Créée en 1932 par des maçons d'origine italienne, installée à Gap dans les Hautes-Alpes et employant 49 salariés pour un chiffre d'affaires annuel avoisinant les 16 millions d'euros, la société Ragoucy en est un parfait exemple. Lauréate d'un concours de conception-réalisation de 35 logements à Manosque, organisé par le bailleur social Habitations de Haute Provence, l'entreprise a décidé de profiter de ce succès pour expérimenter une démarche BIM. Dessiné en maquette 3D, l'ensemble résidentiel, dénommé Les Roses de Provence, sera livré en juillet 2017. Pourquoi s'être lancé dans cette aventure qui n'était pas imposée par le client?? « Je suis convaincu qu'il ne faut pas tergiverser sur le BIM, il faut y aller. Or, la relative simplicité des bâtiments à construire était l'occasion rêvée de nous faire la main sur cet outil », répond Nicolas Chabrand, le dirigeant de Ragoucy. Pour lui, faire en sorte que l'entreprise maîtrise rapidement le BIM ne représente en fait qu'une nouvelle étape dans une longue série de démarches de progrès. Diplômé en 1987 de l'Institut national des sciences appliquées de Toulouse, cet ingénieur travaux fait ses premières armes chez Bouygues Construction, avant, deux ans plus tard, d'être appelé par la famille Ragoucy - avec laquelle il a des liens de parenté. Sous l'autorité de Pascal Ragoucy, qui avait pris en 1985 les rênes de l'entreprise fondée par son grand-père, Nicolas Chabrand élargit alors l'activité de gros œuvre aux contrats d'entreprise générale et de conception-réalisation.
Il lance en 1995 une démarche qualité. En 2004, Pascal Ragoucy décide de se retirer et propose à Nicolas Chabrand de reprendre l'entreprise. En 2010, il lance Ragoucy dans une démarche environnementale. « C'était la suite logique de nos efforts en matière de sécurité », explique-t-il.

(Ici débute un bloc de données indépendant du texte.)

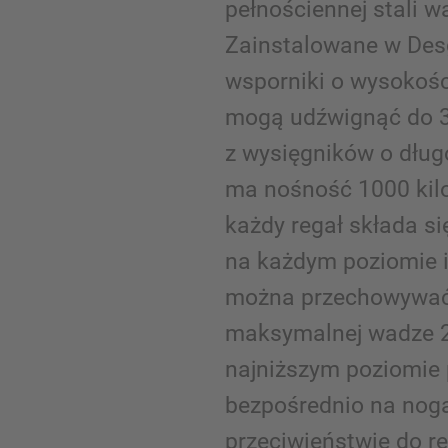
pełnościennej stali w
Zainstalowane w De
wsporniki o wysokoś
mogą udźwignąć do 3 
z wysięgników o dług
ma nośność 1000 ki
każdy regał składa s
na każdym poziomie i
można przechowywa
maksymalnej wadze 2
najniższym poziomie
bezpośrednio na noga
przeciwieństwie do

Tablettes numériques dès 2010
Une fois maîtrisé ce nouvel objectif, restait une autre étape à franchir : préparer l'entreprise à la révolution numérique. Au début des années 2010, quelques chefs de chantier volontaires se voient attribuer des tablettes numériques leur permettant de réduire au maximum les documents papier sur le terrain (notices de matériel, pointages d'heures, contrats d'intérim…).
Et en 2015, leurs autres collègues passent à la tablette. Pourquoi ce décalage dans le temps?? « Le numérique représentait une révolution pour les chefs de chantier, constate Nicolas Chabrand. Il fallait les laisser se familiariser avec cet outil. » Ce préalable acquis, le dirigeant a alors pu allumer « le deuxième étage de la fusée » que représente la conception en BIM du lotissement des Roses de Provence. Pour ce faire, Ragoucy a financé la formation de ses équipes en charge du gros œuvre, à laquelle ont participé les deux cabinets d'architectes et les bureaux d'études structure et fluides du projet.
Il a aussi été inclus dans le cahier des charges des entreprises sous-traitantes une formation de deux demi-journées financées par l'IRFB PACA, afin de sensibiliser l'ensemble des acteurs à la démarche BIM.
Enfin, Nicolas Chabrand a confié à l'un des deux architectes, en le rémunérant, la gestion de la maquette numérique du projet. Quel premier bilan en tire-t-il ? « Le temps investi en amont, nous le récupérons déjà en aval car la maquette numérique nous permet d'anticiper beaucoup de problèmes sur le terrain et d'harmoniser le travail des différents intervenants. » Fidèle à sa règle d'avancer pas après pas, Nicolas Chabrand ne généralisera cependant le BIM qu'après avoir tiré tous les enseignements de ce chantier. Ce qui ne l'empêche pas de réfléchir d'ores et déjà à la prochaine révolution : l'arrivée des robots dans les métiers du BTP.